In some patients, it may be difficult to convincingly associate the presence and location of varicose veins to the truncal reflux that is present. In these cases, it may be acceptable to treat the varicosities alone. However, in view of the enormous heterogeneity of venous anatomy and presentation, clinical decisions should be made on an individual basis.
The majority of patients treated for superficial venous reflux formerly underwent open surgical procedures performed under general anesthesia. Concomitant phlebectomy of prominent varicosities was considered an integral part of the open procedure. However, the widespread availability, acceptance, and office-based nature of endovenous modalities has introduced a new dilemma regarding the treatment of visible varicose veins. Experts are divided over whether varicosities should be treated at the same time as the truncal intervention, later, or not at all.
The truncal reflux may be treated alone, leaving the varicosities to regress in due course. This approach has the advantages of minimizing procedural duration and stress, as well as avoiding the risks of phlebectomy. In some patients, it may be clear that treatment of the truncal reflux will probably lead to a good resolution of prominent varicosities. However, the veins might not regress, and the lack of visible improvement after varicose vein intervention can cause significant dissatisfaction in some patients. Also, multiple treatment episodes can have cost implications for the health care provider and patient.

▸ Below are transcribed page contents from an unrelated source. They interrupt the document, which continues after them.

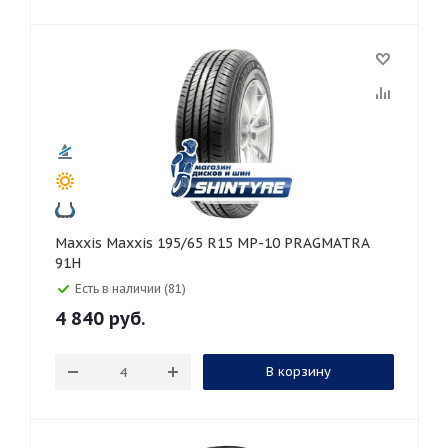
Maxxis Maxxis 195/65 R15 MP-10 PRAGMATRA
91H
Есть в наличии (81)
4 840
руб.
В корзину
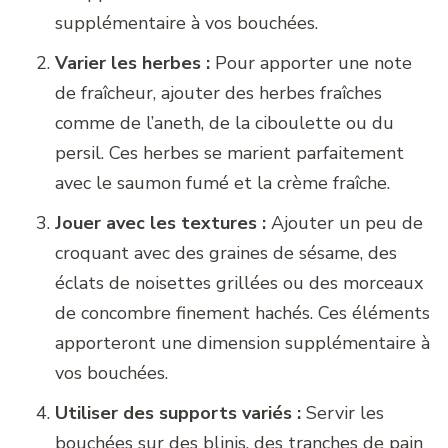
supplémentaire à vos bouchées.
Varier les herbes :
Pour apporter une note
de fraîcheur, ajouter des herbes fraîches
comme de l’aneth, de la ciboulette ou du
persil. Ces herbes se marient parfaitement
avec le saumon fumé et la crème fraîche.
Jouer avec les textures :
Ajouter un peu de
croquant avec des graines de sésame, des
éclats de noisettes grillées ou des morceaux
de concombre finement hachés. Ces éléments
apporteront une dimension supplémentaire à
vos bouchées.
Utiliser des supports variés :
Servir les
bouchées sur des blinis, des tranches de pain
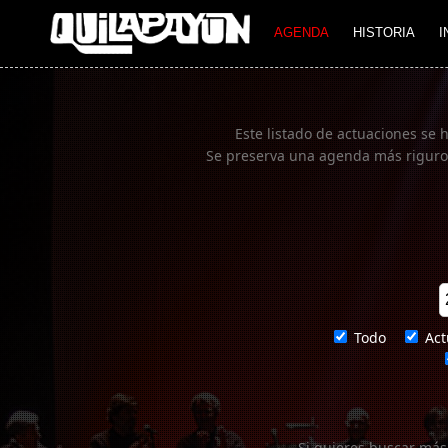
Imagen 01
AGENDA
HISTORIA
I
Este listado de actuaciones se 
Se preserva una agenda más rigurosa
Todo
Act
Si quieres buscar más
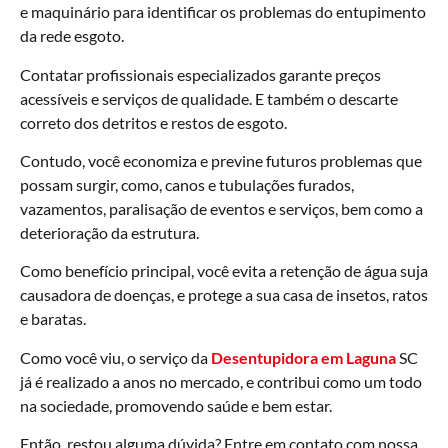
e maquinário para identificar os problemas do entupimento
da rede esgoto.
Contatar profissionais especializados garante preços
acessíveis e serviços de qualidade. E também o descarte
correto dos detritos e restos de esgoto.
Contudo, você economiza e previne futuros problemas que
possam surgir, como, canos e tubulações furados,
vazamentos, paralisação de eventos e serviços, bem como a
deterioração da estrutura.
Como benefício principal, você evita a retenção de água suja
causadora de doenças, e protege a sua casa de insetos, ratos
e baratas.
Como você viu, o serviço da
Desentupidora em Laguna
SC
já é realizado a anos no mercado, e contribui como um todo
na sociedade, promovendo saúde e bem estar.
Então, restou alguma dúvida? Entre em contato com nossa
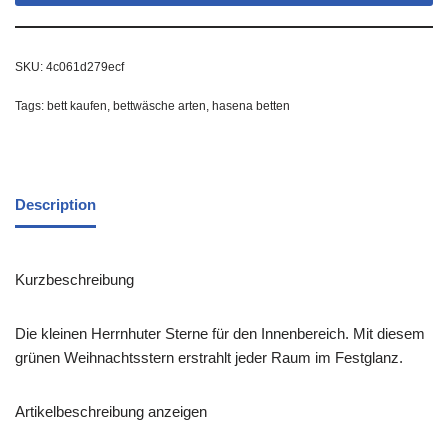
SKU:
4c061d279ecf
Tags:
bett kaufen
,
bettwäsche arten
,
hasena betten
Description
Kurzbeschreibung
Die kleinen Herrnhuter Sterne für den Innenbereich. Mit diesem
grünen Weihnachtsstern erstrahlt jeder Raum im Festglanz.
Artikelbeschreibung anzeigen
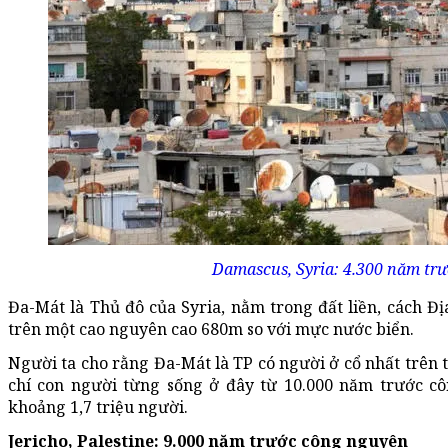
Damascus, Syria: 4.300 năm tr
Đa-Mát là Thủ đô của Syria, nằm trong đất liền, cách 
trên một cao nguyên cao 680m so với mực nước biển.
Người ta cho rằng Đa-Mát là TP có người ở cổ nhất trên t
chí con người từng sống ở đây từ 10.000 năm trước cô
khoảng 1,7 triệu người.
Jericho
, Palestine: 9.000 năm trước công nguyên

The truncal reflux and varicosities may be treated at the same time. This reduces the risk of residual varicosities and results in completed treatment in one sitting for the majority of patients. However, because some patients do experience complete regression of varicose veins after truncal treatment alone, patients may be overtreated and exposed to the risks of an unnecessary procedure.

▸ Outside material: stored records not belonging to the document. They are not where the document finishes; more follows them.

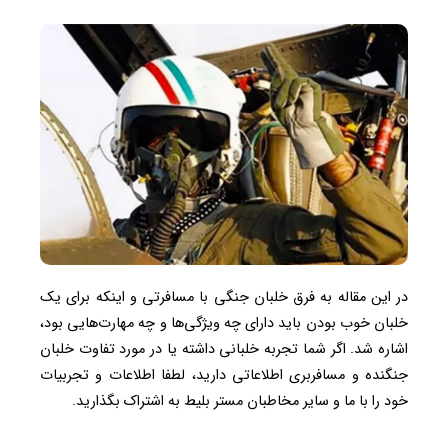
در این مقاله به فرق خلبان جنگی با مسافرتی و اینکه برای یک
خلبان خوب بودن باید دارای چه ویژگی‌ها و چه مهارت‌هایی بود،
اشاره شد. اگر شما تجربه خلبانی داشته یا در مورد تفاوت خلبان
جنگنده و مسافربری اطلاعاتی دارید، لطفا اطلاعات و تجربیات
خود را با ما و سایر مخاطبان مستر بلیط به اشتراک بگذارید.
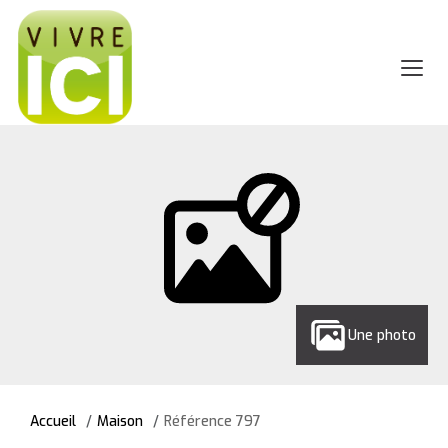
Une photo
Accueil
Maison
Référence 797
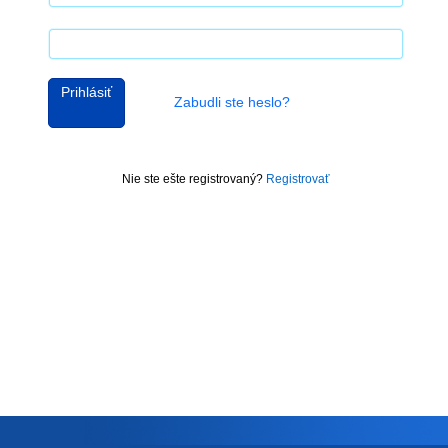
Prihlásiť
Zabudli ste heslo?
Nie ste ešte registrovaný?
Registrovať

Some clinicians offer concomitant treatment of varicosities in some patients, depending on the size, extent, and location of their varicose veins. This approach is limited by the lack of valid selection criteria for which patients should be offered additional treatment of varicosities.
Another factor that can influence the decision regarding treatment of varicose veins is type of anesthetic. The requirement of a general anesthetic can be an important disincentive for both patient and doctor. However, a number of authors have reported the feasibility and effectiveness of ambulatory phlebectomy performed in an office-based setting using local and tumescent anesthesia alone. A randomized study by Carradice and colleagues comparing concomitant and delayed phlebectomy (with truncal endovenous laser ablation) reported a high requirement of subsequent interventions in patients in whom phlebectomy was delayed, which equated to a significant quality-of-life deficit.

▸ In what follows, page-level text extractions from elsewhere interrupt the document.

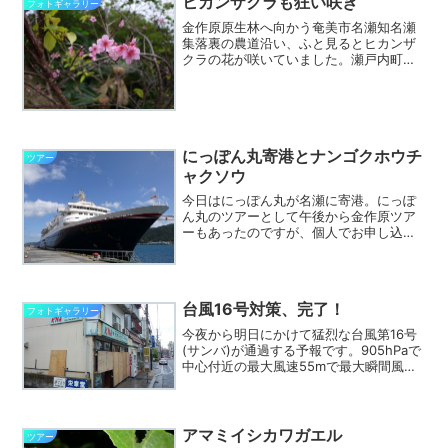
ヒカンザクラも狂い咲き
フォトギャラリー
金作原原生林へ向かう奄美市名瀬知名瀬
集落裏の農道沿い、ふと見るとヒカンザ
クラの花が咲いていました。瀬戸内町清
水の運動公園でも咲いていたようです
が、スモモの花と同様に台風で塩害で葉
っぱが潮焼けして落ちたせいでしょう
か。
にっぽん丸寄港とナンゴクホウチ
ツアー
ャクソウ
今日はにっぽん丸が名瀬に寄港。にっぽ
ん丸のツアーとして午後から金作原ツア
ーもあったのですが、個人でお申し込み
の方がお二人いらっしゃったので、他の
お客さんと一緒に午前中の金作原へ行っ
てきました。にっぽん丸の見送りの場面
など、その他の写真は下記...
台風16号対策、完了！
フォトギャラリー
今夜から明日にかけて猛烈な台風第16号
(サンバ)が通過する予報です。905hPaで
中心付近の最大風速55mで最大瞬間風速
70mです。今月始めの台風15号に続いて
事務所を台風対策しました。前回、数年
ぶりに設置したコンパネ。年に複数回と
いうの...
アマミイシカワガエル
ツアー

The cost implications to the patient and health care provider of different treatment strategies should also be considered. A health economic modeling study suggested that in patients with symptomatic great saphenous vein (GSV) reflux, endovenous thermal ablation of the GSV with delayed treatment of varicosities (if required) might be the most cost-effective treatment strategy, although patient and local factors can also influence cost-effectiveness and should be considered.